You may think I’m going overboard, but prose educates its readers. What does Houston’s NPR travel essay say to us about Laos and the people who live in Luang Prabang? Her prose insists that what she saw, we can see, and not for nothing. We can see it because these people (monks and women) do the same thing 365 days a year. After all, other than the monks’ complicatedly folded robes, it’s all so simple. Of course, her narrative is an absolute fiction. It’s trite. It’s crude. Houston’s prose illustrates just how safe traveling can be when we remain disengaged with everyday life where ever we go. And this is the way colonizers and consumers travel. Their lives are other where. The here and now during travel is an exotic place to experience life detached from the everyday. In this manner, the prose is highly insipid. It must be for it to mean anything to me because I haven’t seen what the author has and she’s not describing an actual event. Why would I want to have read this essay? It can teach me nothing more than what Pam Houston likes: the monks robes, for example, for they are the color of spices. How many white assholes have exoticized the monks in Asia, for crying out loud? The insidiousness is almost generic.
Warning: the following will make you vomit and turn your shit white.
Pam Houston directs the Creative Writing Program at U.C. Davis. Her most recent novel is Contents May Have Shifted.
Luang Prabang, Laos, is so close to the equator that daybreak happens at the same time each day. Also each day, a few dozen women set up rice cookers on small collapsible tables on street corners next to the more than 30 monasteries that grace this riverside town. If you get up with them and walk the silent streets in the misty Mekong predawn, you smell, under the sweetness of the frangipani blossoms, the thick odor of cooked starch.
I am a mountain girl, and my first love in Asia are the monasteries tucked between the snow-covered razor ridges of the high Himalayas. But I’ve been drawn south into these humid lowlands by the reported kindness of the Laotian people and the early morning ritual that is about the begin.
A rooster crows. A peacock screams. And then the bells of the monasteries begin to have their morning conversation.
When the monks come pouring down the stone steps of the prayer halls, they appear first as a river of color, a ribbon of saffron silk, shockingly vibrant against the chalky streets, the dusty footpath, the gray — almost mercuried — sky. All over Asia, monks wear robes the color of spices: curry, cumin, paprika. In Luang Prabang, every robe is brightest saffron, the cloth wrapped complicatedly around their torsos and hanging to their ankles, tied at the waist with a bright yellow sash. [White Exoticized Asia, complete with references to spices and waterfalls/rivers. Are you kidding me, robes are never wrapped complicatedly! But you can tell she wants to put one on.
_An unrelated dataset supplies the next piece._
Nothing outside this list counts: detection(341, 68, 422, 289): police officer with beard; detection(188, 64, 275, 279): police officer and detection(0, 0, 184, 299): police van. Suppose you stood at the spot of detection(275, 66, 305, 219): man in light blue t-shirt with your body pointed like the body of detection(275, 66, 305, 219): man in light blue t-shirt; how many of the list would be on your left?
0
Like the white women who travel to Japan to fulfill their lifelong desire to dress up as a maiko or geisha.]
As they approach it becomes possible to distinguish one monk from another, hands clasped in front of the belly, echoing the shape of the wooden begging bowl they hold. [They always look the same.]
Like the Mekong they live beside, this river of men never stops moving; they pass in a quiet, contemplative gait that is two parts walking, one part floating. One by one they drift past the woman, who also keeps a kind of time with her motions: one large scoop of steaming rice into each hand-carved bowl, refill, release, refill again. Every monk bows to her deeply and moves on.
THE WHITEST MOMENT IN THE STORY!!! —-» Every few streets the same thing is happening: different woman, different monks; same bright, graceful river passing in front of her. And again a few streets over, an unmistakable flash of color, and again, a few streets beyond that. This is what happens here every morning, 365 days, year in, year out. [THAT’S RIGHT! THEY’RE LITERALLY ALL DIFFERENT YET PERMANENTLY ALL THE SAME. It’s white supremacy, the entire history of its ideology, working in one paragraph to frame an entire culture and its people in one fictional moment for memory’s sake. Does it get more trite than this?]
The women up early, cooking in the dark, carrying their little tables in the milky first light. Then the monks, a small fire in the gray light, lightening their rice cookers, lightening their burdens. [Everything is small and little. Fully fetishized Asian women and their little things. Houston cannot resist the cliched white representations of SE Asia.]
The sun strengthens slightly. In an hour, the fog will lift and the heat will begin to press down. There is a flick of fire, a swirl of a saffron sleeve as a monk moves around the corner, back up the stairs and into the dormitory, like a magic trick of compassion, of generosity, of prayers offered and received.